(Directions): A single number is wanted: how many lines of the data below include the string "female"?

(Task material)

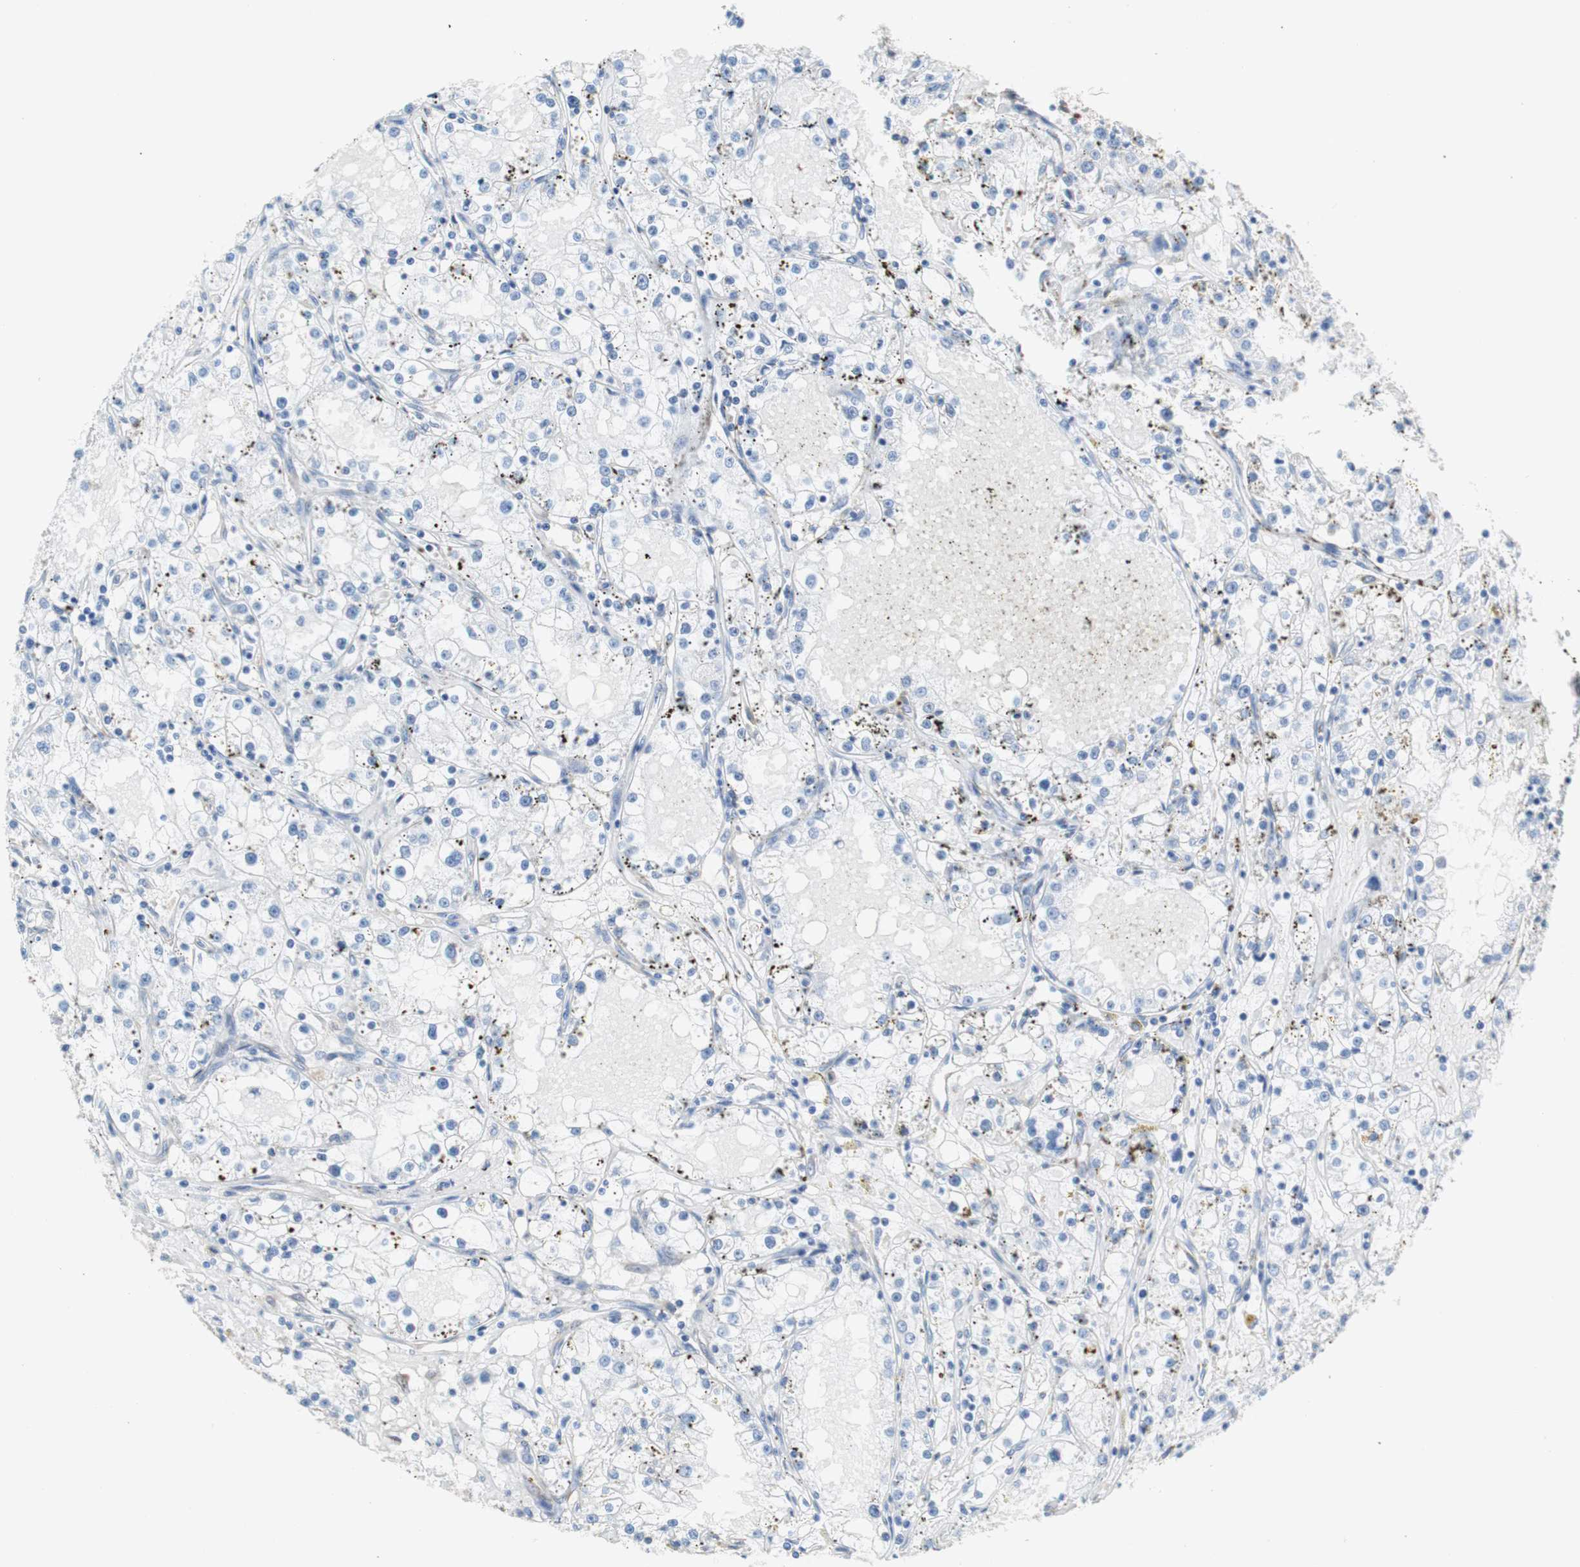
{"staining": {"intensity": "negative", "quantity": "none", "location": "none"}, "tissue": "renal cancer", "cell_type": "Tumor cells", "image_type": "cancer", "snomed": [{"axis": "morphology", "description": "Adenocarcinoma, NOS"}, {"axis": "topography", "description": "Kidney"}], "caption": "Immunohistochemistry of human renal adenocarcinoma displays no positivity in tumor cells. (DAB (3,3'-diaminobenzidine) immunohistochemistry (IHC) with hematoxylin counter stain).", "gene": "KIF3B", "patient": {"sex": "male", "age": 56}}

(End Task material)
(Task material)

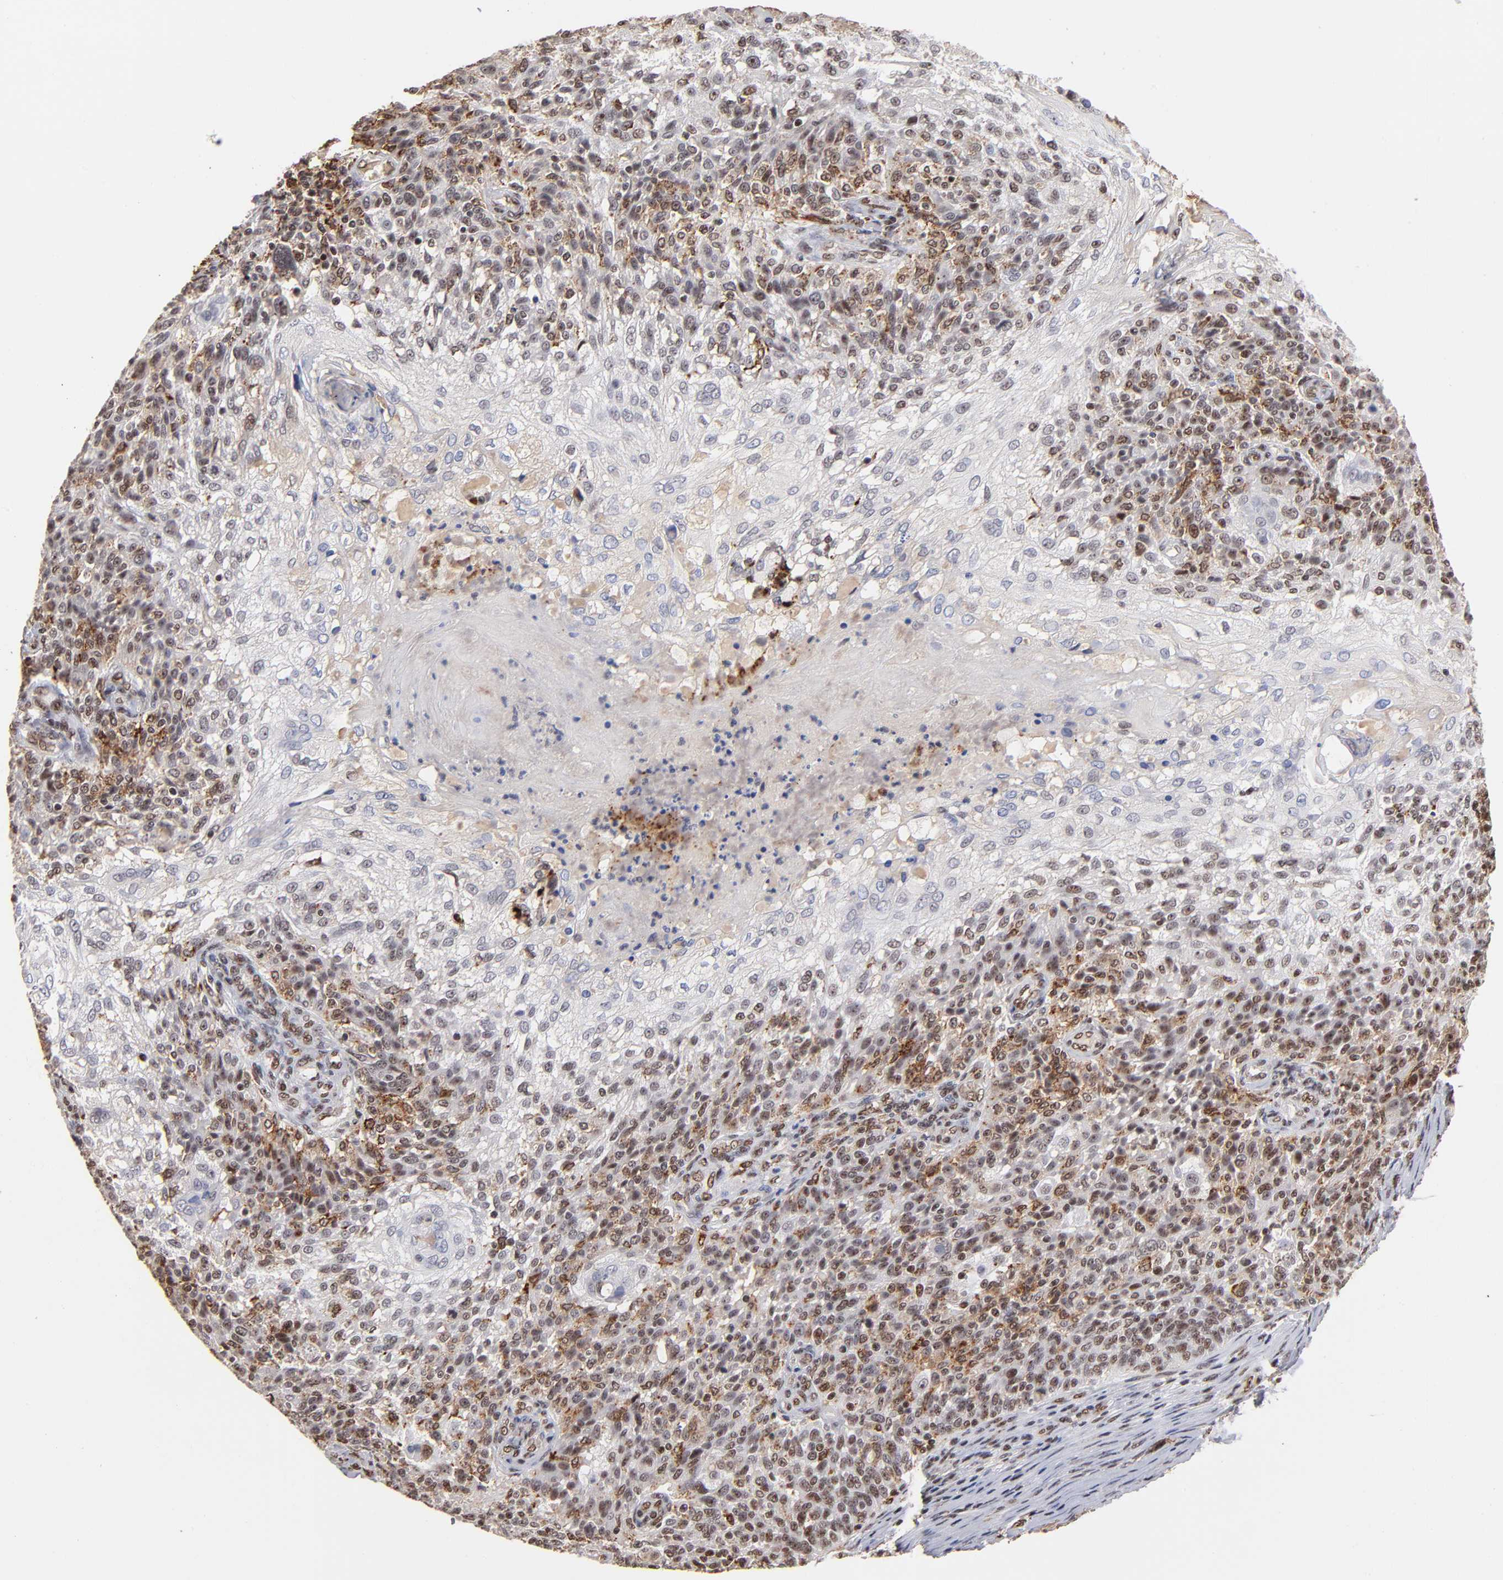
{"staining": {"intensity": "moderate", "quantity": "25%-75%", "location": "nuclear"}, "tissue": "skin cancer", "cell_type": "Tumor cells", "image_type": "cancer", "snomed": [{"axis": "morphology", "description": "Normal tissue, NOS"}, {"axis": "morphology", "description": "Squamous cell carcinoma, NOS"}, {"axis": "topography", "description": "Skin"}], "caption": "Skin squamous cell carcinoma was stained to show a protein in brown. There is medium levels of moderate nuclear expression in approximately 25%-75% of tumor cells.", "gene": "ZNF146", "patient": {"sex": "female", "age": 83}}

(End Task material)
(Task material)

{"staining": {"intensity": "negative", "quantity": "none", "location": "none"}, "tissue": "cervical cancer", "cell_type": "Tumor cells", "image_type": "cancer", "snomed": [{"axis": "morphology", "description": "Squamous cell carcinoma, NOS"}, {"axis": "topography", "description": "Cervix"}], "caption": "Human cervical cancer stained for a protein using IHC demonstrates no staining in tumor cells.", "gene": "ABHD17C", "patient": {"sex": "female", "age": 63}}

(End Task material)

(Finished task): 2